From Wednesday, Google will prioritise companies that have "mobile-friendly" websites when people use the search engine on their smartphones or tablet computers.
Google says businesses with desktop-only sites will still appear in searches but they will be ranked lower then those tailored for mobile use.
"As more people use mobile devices to access the internet, our algorithms have to adapt to these usage patterns," the company wrote in a blog post. However, digital strategist Ewan Watt, or roi.com.au, said the changes would disadvantage most Australian companies, considering 66 per cent of the nation's websites weren't optimised for mobile devices.
The Council of Small Business Australia is also concerned and has asked Google for more time to make the switch.
However, the Australian Chamber of Commerce and Industry says consumers and business will, ultimately, be better off.
The changes do not only affect small to medium-sized companies.
Roi.com.au analysis shows 51.5 per cent of ASX 200-listed companies, including Domino's Pizza, Coca-Cola Amatil and BHP Billiton, do not have mobile-friendly sites and, consequently, will fall in Google search rankings.
"There is a massive gap at the moment and there are number of major brands . . . Pepsi, Jim's Mowing that . . . are not set up and ready for this" Mr Watt said.
A Domino's spokeswoman said the company was ready for the algorithm change known as "mobilegeddon".
"With almost 60 per cent of our sales attributed from online and 50 per cent of those being from mobile, it's important we constantly stay up to date and relevant with any significant online changes and updates as they happen," the spokeswoman said.
"The mobilegeddon scheduled for this week is no different. We have taken the necessary steps to ensure our customers' online experience on mobile is not disrupted in any way."
Mr Watt said although Domino's had a mobile site, it was redirected from the desktop version during a Google mobile search.
This classified it as not being "mobile ready" for the changes, he said.
"A website design needs to be responsive without redirecting to separately hosted mobile site," he said.
"[The] common mistakes we are seeing [are] content not scaling properly for a mobile device [and] separate versions of the desktop and mobile site in operation with different content."
The Council of Small Business Australia executive director Peter Strong urged Google to allow smaller companies more time to adapt.

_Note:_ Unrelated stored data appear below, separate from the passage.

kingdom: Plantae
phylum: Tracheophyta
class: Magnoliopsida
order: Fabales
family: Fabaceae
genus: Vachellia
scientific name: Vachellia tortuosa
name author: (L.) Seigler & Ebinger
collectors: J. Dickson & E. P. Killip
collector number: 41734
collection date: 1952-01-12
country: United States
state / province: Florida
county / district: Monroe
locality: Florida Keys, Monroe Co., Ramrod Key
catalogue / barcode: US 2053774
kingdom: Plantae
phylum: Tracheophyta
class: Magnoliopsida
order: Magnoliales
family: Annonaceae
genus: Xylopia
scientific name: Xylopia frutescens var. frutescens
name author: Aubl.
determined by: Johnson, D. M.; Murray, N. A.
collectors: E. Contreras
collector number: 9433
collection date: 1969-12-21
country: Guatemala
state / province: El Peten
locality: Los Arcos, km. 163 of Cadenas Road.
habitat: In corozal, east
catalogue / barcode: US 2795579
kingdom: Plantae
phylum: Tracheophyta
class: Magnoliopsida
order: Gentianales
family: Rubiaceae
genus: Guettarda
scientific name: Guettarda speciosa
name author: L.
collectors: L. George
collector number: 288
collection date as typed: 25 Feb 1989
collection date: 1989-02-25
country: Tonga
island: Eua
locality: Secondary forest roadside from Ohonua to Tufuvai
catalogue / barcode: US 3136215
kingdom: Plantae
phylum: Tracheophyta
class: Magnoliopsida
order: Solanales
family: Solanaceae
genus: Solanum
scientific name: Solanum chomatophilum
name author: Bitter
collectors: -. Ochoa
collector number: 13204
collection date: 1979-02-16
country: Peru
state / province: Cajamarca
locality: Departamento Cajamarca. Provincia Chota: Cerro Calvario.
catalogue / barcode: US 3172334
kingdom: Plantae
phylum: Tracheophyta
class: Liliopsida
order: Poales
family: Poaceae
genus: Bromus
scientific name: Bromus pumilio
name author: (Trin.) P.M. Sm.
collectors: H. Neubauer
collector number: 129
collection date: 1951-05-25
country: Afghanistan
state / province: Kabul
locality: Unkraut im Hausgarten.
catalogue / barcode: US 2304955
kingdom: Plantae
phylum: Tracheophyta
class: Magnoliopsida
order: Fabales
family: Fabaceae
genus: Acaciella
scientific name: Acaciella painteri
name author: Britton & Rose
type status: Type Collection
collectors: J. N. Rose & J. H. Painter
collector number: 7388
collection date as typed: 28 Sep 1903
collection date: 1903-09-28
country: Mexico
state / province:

"You can have a great website, have a good business and offer a product at a great price, but it's a bit unfair if customers can't find you," Mr Strong said, adding the changes were reflective of Google's dominance.
"When you're a monopoly, you've got to look at the public good. What if I'm looking for a chemist late at night and I'm in a foreign city, you'd want to find the nearest chemist."
However, the Australian Chamber of Commerce's director of economics and industry policy, John Osborn, said businesses needed to embrace mobile technology.
"This is overwhelmingly the way the internet is going and business can't resist that. They need to adapt and being web savvy is not a nice to have but a need to have," Mr Osborn said.
"That's the competitive environment that all businesses must survive in and it will, ultimately, make them stronger and more targeted to consumer preferences."
A Google spokesman said it had been working with website owners to ease the transition.
"As people increasingly search on their mobile devices, we want to make sure they can find content that's not only relevant and timely, but also easy to read and interact with on smaller mobile screens," the spokesman said.
"We've been offering resources for webmasters to test their mobile sites and tools to make their pages mobile-friendly. We'll use a web page's 'mobile-friendliness' as one of many factors to help rank searches done on mobile device."